Both Tai Chi and Qigong have been, and continue to be, well researched and the scientific evidence for the benefits of both is growing every day. Many healthcare practitioners are beginning to incorporate one or both practices into their wellness plans; for example, Veteran’s Affairs has implemented Tai Chi as part of its overall wellness plan to deliver good health outcomes for veterans. Both have great benefits to offer, and practising either will make tangible differences to your health and wellbeing. Both are very accessible to a wide range of people, with little to no prerequisite level of fitness or ability required to commence them. It’s for this reason that they are considered especially ideal for older adults as opposed to other forms of exercise.

With that in mind, the deciding factor arguably comes down to two components: 1) what type of exercise/activity are you looking for; and 2) what is your current level of ability?

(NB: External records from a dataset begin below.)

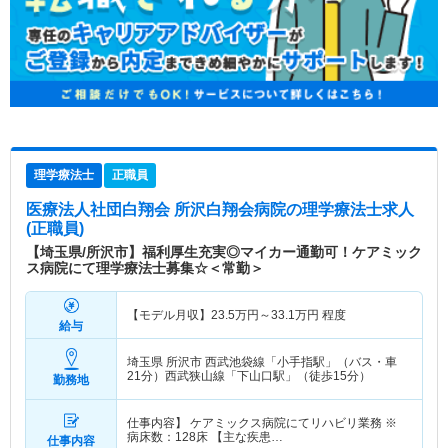
理学療法士
正職員
医療法人社団白翔会 所沢白翔会病院
の理学療法士求人
(正職員)
【埼玉県/所沢市】福利厚生充実◎マイカー通勤可！ケアミック
ス病院にて理学療法士募集☆＜常勤＞
【モデル月収】
23.5
万円～
33.1
万円
程度
給与
埼玉県 所沢市
西武池袋線「小手指駅」（バス・車
21分）西武狭山線「下山口駅」（徒歩15分）
勤務地
仕事内容】 ケアミックス病院にてリハビリ業務 ※
病床数：128床 【主な疾患…
仕事内容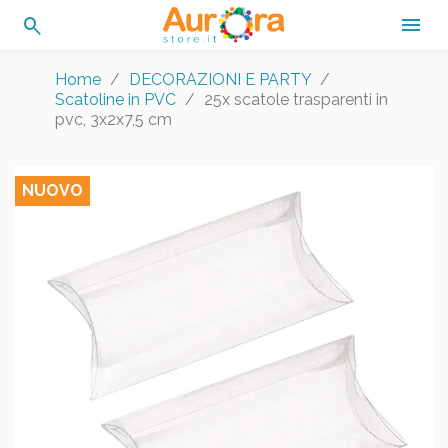
search

Home
DECORAZIONI E PARTY
Scatoline in PVC
25x scatole trasparenti in
pvc, 3x2x7,5 cm
NUOVO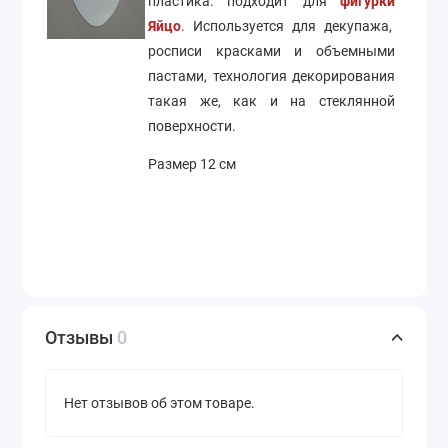
пластика. подходит для
фигурки
Яйцо
. Используется для декупажа,
росписи красками и объемными
пастами, технология декорирования
такая же, как и на стеклянной
поверхности.
Размер 12 см
Отзывы
0
Нет отзывов об этом товаре.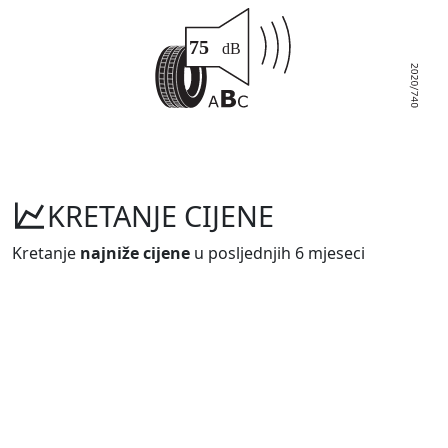
KRETANJE CIJENE
Kretanje
najniže cijene
u posljednjih 6 mjeseci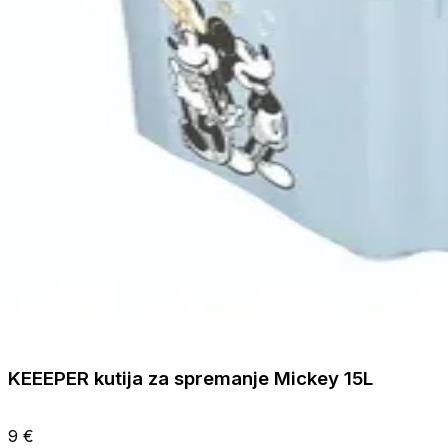
KEEEPER kutija za spremanje Mickey 15L
9 €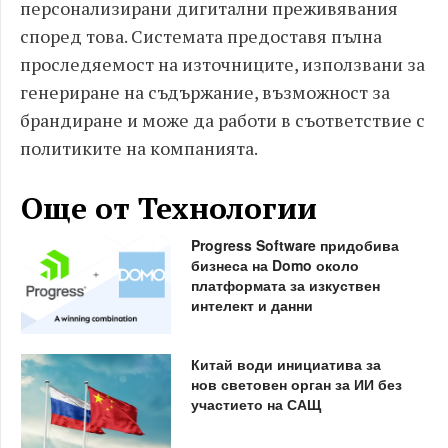
персонализирани дигитални преживявания
според това. Системата предоставя пълна
проследяемост на източниците, използвани за
генериране на съдържание, възможност за
брандиране и може да работи в съответствие с
политиките на компанията.
Още от Технологии
Progress Software придобива
бизнеса на Domo около
платформата за изкуствен
интелект и данни
Китай води инициатива за
нов световен орган за ИИ без
участието на САЩ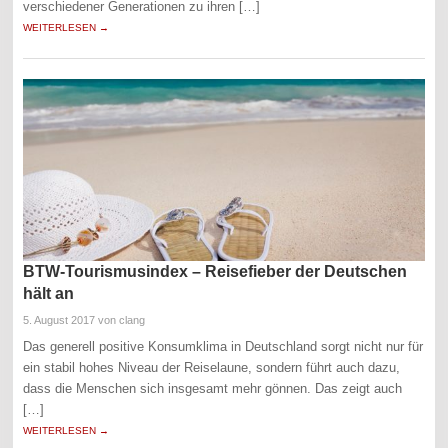
verschiedener Generationen zu ihren […]
WEITERLESEN →
BTW-Tourismusindex – Reisefieber der Deutschen
hält an
5. August 2017
von clang
Das generell positive Konsumklima in Deutschland sorgt nicht nur für
ein stabil hohes Niveau der Reiselaune, sondern führt auch dazu,
dass die Menschen sich insgesamt mehr gönnen. Das zeigt auch
[…]
WEITERLESEN →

For some people, the martial aspect of Tai Chi is not very appealing and puts people off. They only want the health benefits of Tai Chi, and so go searching for “medical” or “health” based Tai Chi. The thing to understand is that all Tai Chi styles are designed to improve health and wellbeing. In fact, most research into Tai Chi’s benefits have used traditional (ie: martial based) styles of Tai Chi in their studies. Inclusion of the martial basis of Tai Chi does not mean you are going to be learning how to fight: rather, it gives your mind a focus, which in turn leads your energy and gives your movements purpose and form.  To separate the martial aspect from Tai Chi is to take away part of the essence that makes Tai Chi what it is: at best it reverts to Qigong, and at worst is little more than low impact aerobics.

However, because of its very nature and principles, Tai Chi does require a person to be able to stand and move on their feet. If you are unable to stand or take a step without some form of support, then Qigong may be more appropriate form of exercise for you to commence with. Because there are Qigong exercises which can be performed without necessarily being able to stand, or even sit, unsupported, it is often a good introduction to a mind-body practice for health, regardless of physical ability. It may even be a useful starting point to help develop the physical capacity to commence Tai Chi practice; if not, the benefits to one’s health can still be obtained and maintained through regular, long-term practice of Qigong.

Many Tai Chi instructors will include some form of Qigong exercise as part of their classes, and many Qigong instructors will have some familiarity with, if not directly practice, Tai Chi. The easiest way to determine which is right for you is to speak to a suitably qualified instructor, outlining what your current abilities are, and what your goals are, so they can help you determine the right choice for you.